Huntleigh USA Corporation (“Huntleigh”) is a corporation in the business of providing passenger and baggage screening services at airports throughout the United States. During the period between 1989 and early 2002, airlines contracted with Huntleigh in order to meet their responsibilities for passenger and baggage screening under the Air Transportation Security Act of 1974, Pub. L. No. 93-366, 88 Stat. 415 (1974) (“Air Transportation Security Act”) (repealed 1994). Following the terrorist attacks of September 11, 2001, Congress enacted, and the President signed into law, the Aviation and Transportation Security Act, Pub. L. No. 107-171, 115 Stat. 597 (2001) (codified in scattered sections of 5 U.S.C. and 49 U.S.C.)(“ATSA”). Two of ATSA’s provisions are pertinent to this appeal. The first provision, section 101(g)(1), 49 U.S.C. § 44901 (note) (Supp. I 2001), provided that the Under Secretary of Transportation for Security was to assume all security and screening functions at United States airports. The second provision, section 101(g)(2), id., provided that the Under Secretary of Transportation could perform those functions by assuming the contracts of private companies that, at the time, provided security and screening functions at airports. If the government chose to accomplish its security and screening obligations via this route, the statute required that it pay adequate compensation to the private companies whose contracts were assumed. Id. ATSA’s transfer of responsibility for passenger and baggage screening from airlines to the federal government had the effect of bringing to an end Huntleigh’s security screening contracts with airlines.

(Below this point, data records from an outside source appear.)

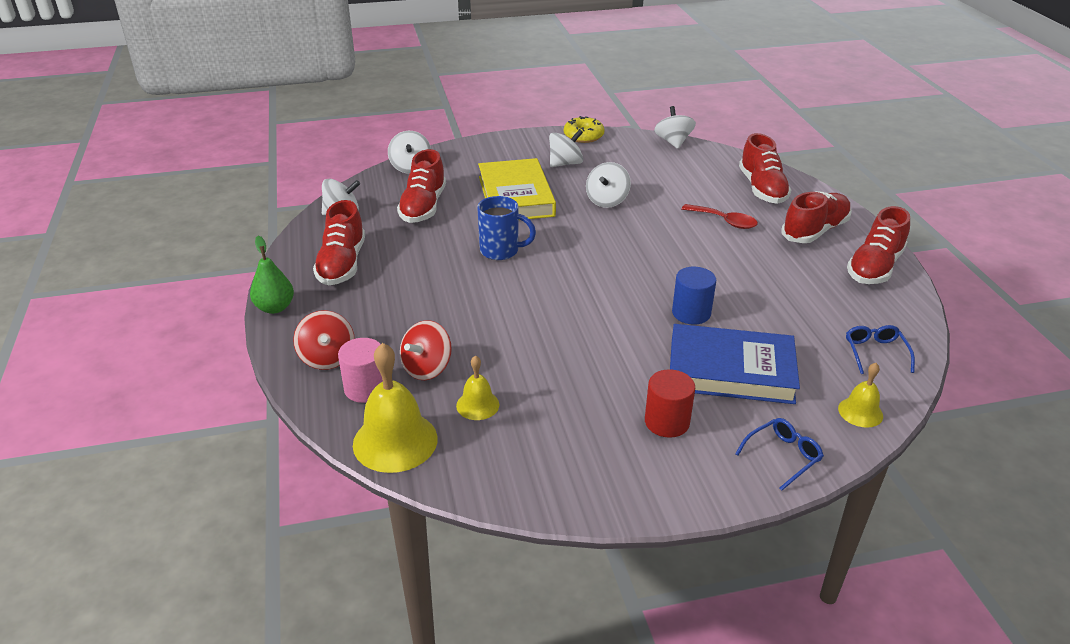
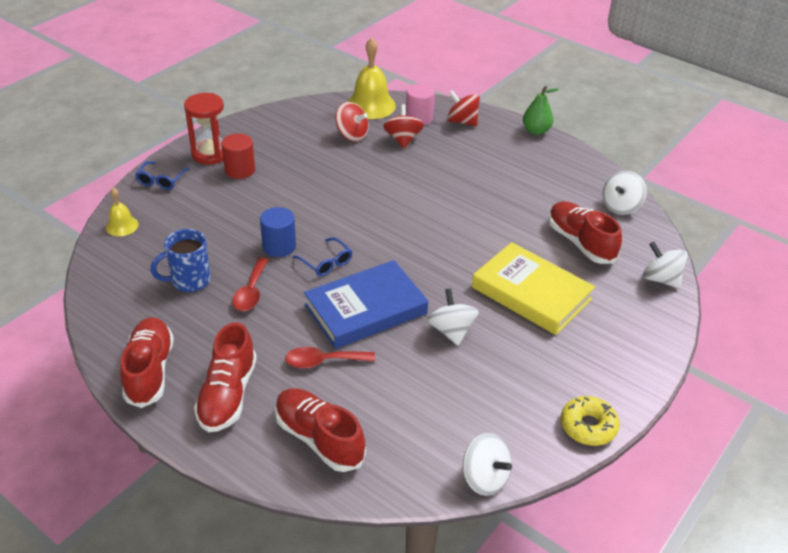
camera: 140 degrees right, 5 degrees up
red shoe [313,200,365,285] -> none
yellow bell [456,355,499,420] -> red spinning top [335,102,369,142]
blue mug [477,196,536,260] -> blue mug moved to [150,229,211,292]
white spinning top [549,129,583,167] -> none
blue book [670,324,800,404] -> blue book moved to [304,260,428,349]
blue glasses [846,325,915,374] -> blue glasses moved to [293,237,352,276]
none -> red hourglass [184,93,224,165]
none -> red spoon [232,257,269,311]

In November of 2003, Huntleigh filed suit in the United States Court of Federal Claims under the Tucker Act, 28 U.S.C. § 1491(a)(1) (2000). In its suit, Huntleigh alleged that ATSA’s transfer of responsibility for passenger and baggage screening resulted in a taking of its property without just compensation, in violation of the Fifth Amendment to the Constitution. Huntleigh also alleged that it was entitled to compensation under section 101(g)(2) of ATSA. In November of 2006, the Court of Federal Claims conducted a four-day trial on Huntleigh’s claims. Thereafter, on March 15, 2007, the court rendered a decision in which it rejected both of Huntleigh’s claims and ordered the dismissal of Huntleigh’s complaint. Huntleigh USA Corp. v. United States, 75 Fed. Cl. 642 (2007). The court ruled that Huntleigh’s takings claim failed because Huntleigh had failed to establish that its property had been taken by the government. Id. at 645–46. The court ruled against Huntleigh on its claim for compensation under section 101(g)(2) of ATSA on the ground that the government had not assumed any of Huntleigh’s contracts. Id. at 649.